Si l’inflation se stabilise à 2 % à moyen terme, il conviendra de poursuivre progressivement la normalisation des taux d’intérêt vers un taux neutre. Cependant, la rapidité de l’ajustement des politiques et son aboutissement dépendront de l’évolution des chocs et de l’évolution des perspectives d’inflation à moyen terme au fur et à mesure.

Une chose est sûre : elle réitérera certainement son appel à « l’optionnalité, au gradualisme et à la flexibilité dans la conduite de la politique monétaire ».

Impact probable : si la présidente Lagarde repousse les anticipations du marché de plus de 25 pb par réunion, nous pourrions voir l’euro s’affaiblir par la suite. En revanche, si elle valide les anticipations du marché en retenant la possibilité d’une hausse de 50 pb (ou au moins d’une hausse de plus de 25 pb), le marché commencera probablement à escompter encore plus de resserrement et l’euro en sortira probablement renforcé. Pour ma part, je mise sur la première option ; je pense qu’elle repoussera la spéculation du marché et que, par conséquent, l’euro pourrait s’affaiblir par la suite.

 

Autres indicateurs

Pour l’UE, les principaux indicateurs seront les commandes des usines allemandes (mardi) et la production industrielle (mercredi). Les deux devraient être en baisse d’une année sur l’autre, et les commandes devraient également être en baisse d’un mois sur l’autre. La production allemande tirée par les exportations est apparemment toujours en difficulté.

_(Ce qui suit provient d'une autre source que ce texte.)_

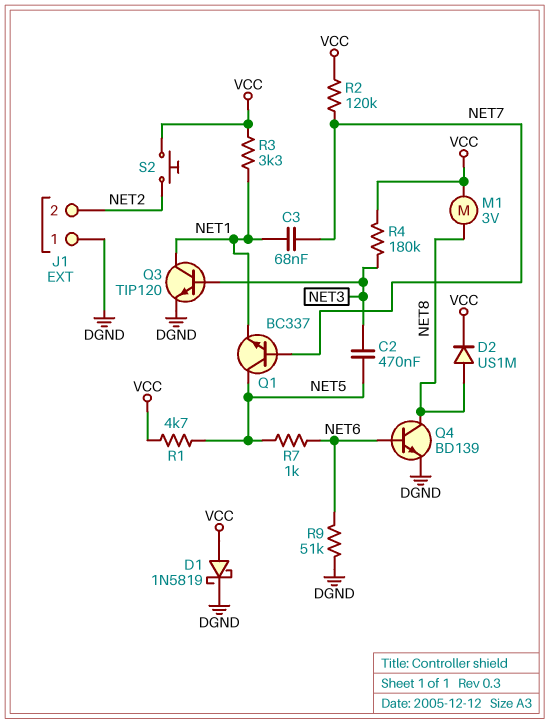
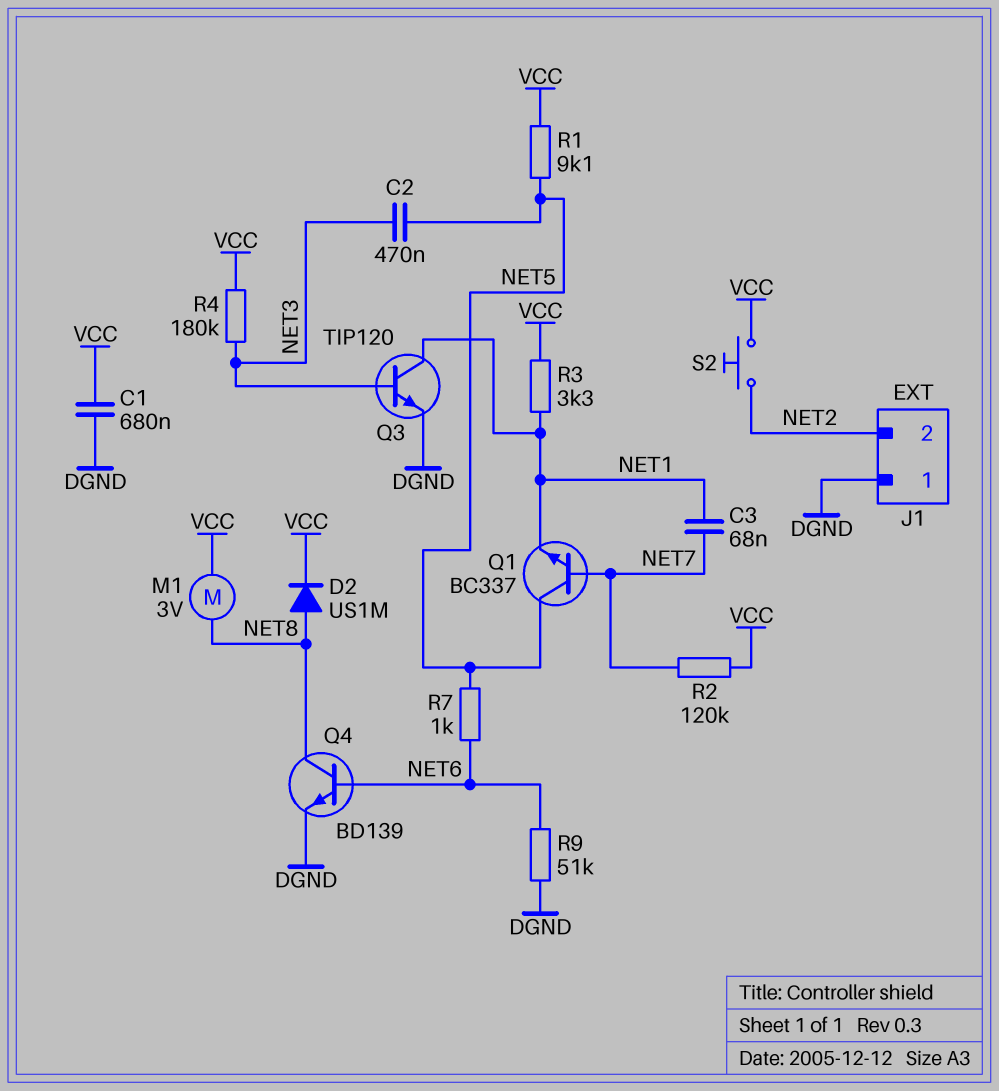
C1: none -> 680nF (DGND, VCC)
D1: schottky 1N5819 (A VCC, K DGND) -> none
R1: 4.7k (NET5, VCC) -> 9.1k (NET5, VCC)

Il n’y a pas grand-chose au programme pour la Grande-Bretagne la semaine prochaine. Le seul point d’intérêt (en dehors des machinations politiques habituelles) sera l’enquête sur les anticipations d’inflation de la Banque d’Angleterre/TNS. Les banquiers centraux vivent dans la crainte que les anticipations d’inflation ne se « désancrent ». Autrement dit, si les gens pensent que l’inflation pourrait continuer de grimper, ils agiront en conséquence (rappelez-vous ce que j’ai dit ci-dessus sur la façon dont les changements de « prix fixes » fournissent des informations sur les perspectives d’inflation des acteurs économiques – s’ils pensent que l’inflation pourrait perdurer, alors ils les augmenteront leurs prix au moment de les changer.) Le danger pour la Banque n’est pas seulement que les anticipations d’inflation sur un an augmentent, c’est ce que l’inflation attendue d’ici deux ans ou dans cinq ans pourrait être. Les dernières mesures la situent juste en dehors de la fourchette de tolérance de 1 à 3 % de la Banque (à 3,2 % et 3,3 %, respectivement). Si les chiffres montent davantage, la Banque pourrait commencer à penser qu’elle perd le contrôle de l’inflation et sera alors amenée à resserrer sa politique plus rapidement.

Le Japon publie sa balance courante mercredi et son indice des prix des biens d’entreprises (CGPI) (prix à la production) vendredi. Le CGPI devrait encore augmenter, ce qui exercera une pression accrue soit sur l’inflation, soit sur les marges bénéficiaires des entreprises. Cela pourrait être positif pour le JPY, mais je doute que la Banque du Japon mette du temps à y répondre, aussi la hausse ne durera probablement pas longtemps.